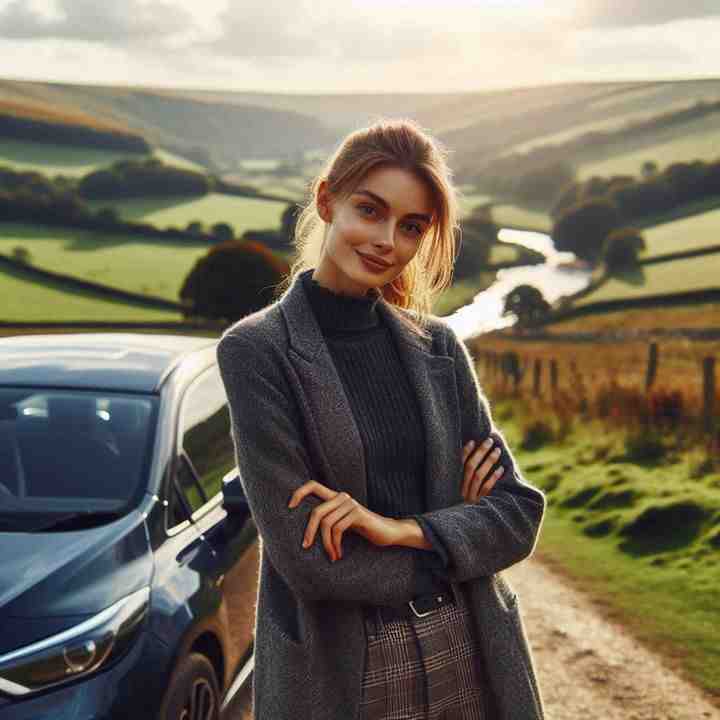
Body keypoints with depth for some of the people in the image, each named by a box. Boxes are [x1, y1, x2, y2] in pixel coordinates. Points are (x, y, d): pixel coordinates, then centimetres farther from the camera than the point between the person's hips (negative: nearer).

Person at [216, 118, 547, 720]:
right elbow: (306, 558, -15)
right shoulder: (255, 350, -10)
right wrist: (454, 531, -6)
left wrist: (405, 528, -16)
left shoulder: (439, 347, 3)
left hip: (470, 661, 4)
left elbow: (520, 512, 0)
____
• [Problem statement] Transcribe exactly, and only, the lines from the one holding "right elbow: (306, 558, -15)" through the final line of the listing.

• [Response box]
right elbow: (306, 558, -15)
right shoulder: (255, 350, -10)
right wrist: (454, 531, -6)
left wrist: (405, 528, -16)
left shoulder: (439, 347, 3)
left hip: (470, 661, 4)
left elbow: (520, 512, 0)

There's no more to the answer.